Il capo del partito Al Fatah ha espulso cinque politici di lungo corso accusati di aver ignorato la linea ufficiale. Il capo dello stato palestinese ha deciso chi saranno i nuovi ministri, effettuando alcuni cambiamenti fino all’ultimo momento. Ha rimosso dall’incarico il suo più fedele collaboratore, il ministro degli affari religiosi, arrendendosi alle pressioni dell’opinione pubblica. Il giorno dopo ha nominato la stessa persona presidente del tribunale religioso. Ha invece mantenuto al suo posto il ministro degli esteri, poco apprezzato dai palestinesi e dai diplomatici stranieri. Infine ha sostituito il presidente del tribunale civile.

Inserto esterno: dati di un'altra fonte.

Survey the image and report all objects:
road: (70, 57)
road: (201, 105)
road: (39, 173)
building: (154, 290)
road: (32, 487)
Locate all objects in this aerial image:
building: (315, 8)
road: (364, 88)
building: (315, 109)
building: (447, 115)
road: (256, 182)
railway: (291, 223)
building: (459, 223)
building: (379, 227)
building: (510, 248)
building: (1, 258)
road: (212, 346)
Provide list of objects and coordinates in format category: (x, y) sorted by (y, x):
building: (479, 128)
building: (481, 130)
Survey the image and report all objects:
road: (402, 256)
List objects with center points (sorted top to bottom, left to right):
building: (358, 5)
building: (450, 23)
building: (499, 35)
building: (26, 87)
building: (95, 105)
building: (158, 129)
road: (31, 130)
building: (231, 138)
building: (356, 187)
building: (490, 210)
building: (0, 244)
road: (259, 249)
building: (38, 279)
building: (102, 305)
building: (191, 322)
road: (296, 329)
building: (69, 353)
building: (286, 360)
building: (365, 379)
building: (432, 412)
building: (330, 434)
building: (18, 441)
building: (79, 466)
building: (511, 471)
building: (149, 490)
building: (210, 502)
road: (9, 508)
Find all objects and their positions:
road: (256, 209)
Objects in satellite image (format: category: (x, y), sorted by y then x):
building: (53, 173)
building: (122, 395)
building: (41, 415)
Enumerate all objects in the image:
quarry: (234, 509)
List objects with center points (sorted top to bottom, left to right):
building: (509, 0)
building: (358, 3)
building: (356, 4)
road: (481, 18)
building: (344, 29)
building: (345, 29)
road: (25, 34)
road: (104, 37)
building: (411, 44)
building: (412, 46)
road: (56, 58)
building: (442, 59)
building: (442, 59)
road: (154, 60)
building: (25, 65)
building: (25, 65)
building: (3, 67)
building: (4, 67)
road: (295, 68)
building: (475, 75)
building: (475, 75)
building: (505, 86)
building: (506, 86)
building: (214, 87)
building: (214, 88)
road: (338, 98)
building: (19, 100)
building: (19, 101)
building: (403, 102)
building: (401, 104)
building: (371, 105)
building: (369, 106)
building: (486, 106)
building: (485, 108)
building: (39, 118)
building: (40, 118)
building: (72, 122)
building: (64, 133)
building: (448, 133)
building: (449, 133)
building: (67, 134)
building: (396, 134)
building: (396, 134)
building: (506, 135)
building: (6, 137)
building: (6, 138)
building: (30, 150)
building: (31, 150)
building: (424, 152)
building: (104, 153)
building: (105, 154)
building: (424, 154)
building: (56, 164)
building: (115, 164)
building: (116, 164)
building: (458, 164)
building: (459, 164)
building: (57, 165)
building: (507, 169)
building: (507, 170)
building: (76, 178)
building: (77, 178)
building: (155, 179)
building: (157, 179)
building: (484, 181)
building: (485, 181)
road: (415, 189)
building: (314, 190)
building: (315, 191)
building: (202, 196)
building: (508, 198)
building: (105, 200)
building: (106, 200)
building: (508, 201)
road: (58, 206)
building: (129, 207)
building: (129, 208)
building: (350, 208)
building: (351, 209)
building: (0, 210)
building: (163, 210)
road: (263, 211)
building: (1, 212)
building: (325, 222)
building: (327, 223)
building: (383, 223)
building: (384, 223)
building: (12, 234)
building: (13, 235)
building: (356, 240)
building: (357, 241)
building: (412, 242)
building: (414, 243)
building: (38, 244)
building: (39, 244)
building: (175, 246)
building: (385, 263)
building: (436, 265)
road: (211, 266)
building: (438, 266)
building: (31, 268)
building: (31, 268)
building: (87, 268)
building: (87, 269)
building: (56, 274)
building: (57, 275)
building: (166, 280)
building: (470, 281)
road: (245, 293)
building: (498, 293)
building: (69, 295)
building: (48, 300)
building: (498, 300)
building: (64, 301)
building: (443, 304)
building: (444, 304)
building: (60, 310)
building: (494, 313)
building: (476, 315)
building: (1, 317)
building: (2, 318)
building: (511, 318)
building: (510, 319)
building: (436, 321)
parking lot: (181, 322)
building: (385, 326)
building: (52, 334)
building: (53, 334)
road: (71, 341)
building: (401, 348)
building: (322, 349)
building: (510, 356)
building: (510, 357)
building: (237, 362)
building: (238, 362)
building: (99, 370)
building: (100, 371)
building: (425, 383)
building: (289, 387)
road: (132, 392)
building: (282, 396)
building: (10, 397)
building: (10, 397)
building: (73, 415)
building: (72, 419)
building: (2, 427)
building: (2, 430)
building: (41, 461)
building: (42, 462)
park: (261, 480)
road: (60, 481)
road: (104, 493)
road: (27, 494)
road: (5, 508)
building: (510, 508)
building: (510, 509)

Il capo dell’Organizzazione per la liberazione della Palestina (Olp) ha promesso di proseguire il negoziato con Israele e ha dichiarato che il coordinamento della sicurezza con Israele è sacro. L’opinione pubblica detesta sia il negoziato sia il coordinamento della sicurezza.

Il capo del partito, quello dell’Olp e quello di uno stato non-esistente chiamato Palestina sono la stessa persona. Abu Mazen ha un potere enorme, più di quanto ne abbia mai avuto Yasser Arafat. Ma sembra preoccuparsi più dell’opinione degli statunitensi e degli israeliani che di quella del suo stesso popolo. Il nuovo governo di unità nazionale si limiterà a eseguire le direttive di Abu Mazen. Questa specie di dittatura permetterà ad Al Fatah di vincere a mani basse le prossime elezioni? Molti commentatori, me compresa, ne dubitano.